The Used Car Market is Signaling Higher Inflation to Come
October 7, 2021
An unconventional, but closely watched inflation indicator has hit a record high, suggesting that upward price pressure could persist during the months ahead.
The Manheim Used Vehicle Value Index, which tracks the prices that dealers pay for used cars on the wholesale market, jumped 5.3% from August to September and is up 27.1% from the same month last year.
Because the index tracks wholesale prices, it is seen to be something of a leading indicator. The higher prices being paid now by dealers will be passed on to consumers in a few months’ time.
Used car prices have a small impact on the overall direction of inflation, but since the pandemic began, they have been seen as an important indicator of price pressure. Prices have surged since the pandemic began. Initially, demand was driven by consumers looking to avoid crowded public transportation or needing personal transportation as they left urban areas. Price pressure persisted as the ongoing chip shortage is throttled the production of new cars, leaving consumers with no choice but to compete for used models.
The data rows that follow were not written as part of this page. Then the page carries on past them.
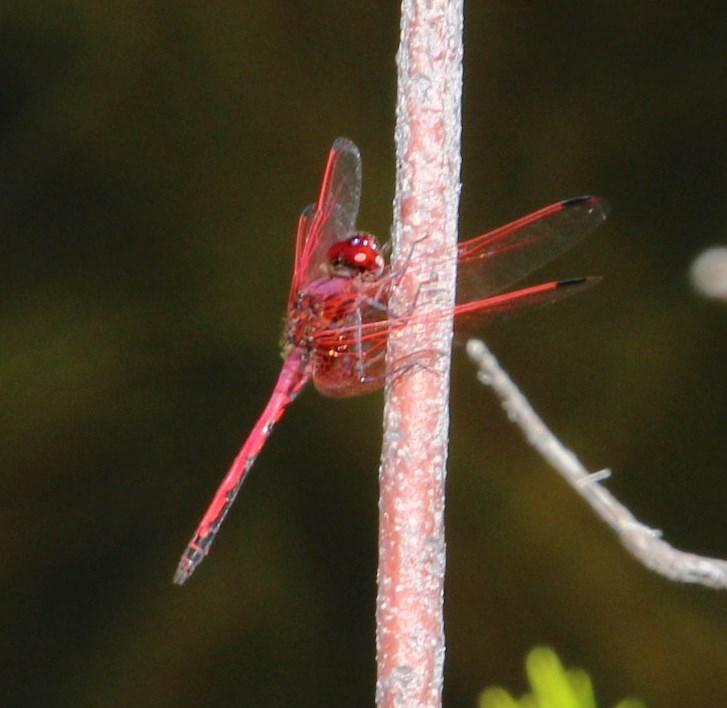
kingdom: Animalia
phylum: Arthropoda
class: Insecta
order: Odonata
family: Libellulidae
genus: Trithemis
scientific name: Trithemis arteriosa
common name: Red-veined dropwing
The Manheim index showed signs of cooling over the summer, leading many to hope that inflationary pressures were beginning to subside. The latest reading, however, suggests that high demand and low supply will persist for some time, meaning higher prices for consumers.
An economist from the company behind the index noted to the New York Times that new vehicle production problems worsened instead of getting better during the third quarter. He also noted that recent storms and hurricanes flooded potentially hundreds of thousands of cars, putting additional demand on an already tight market.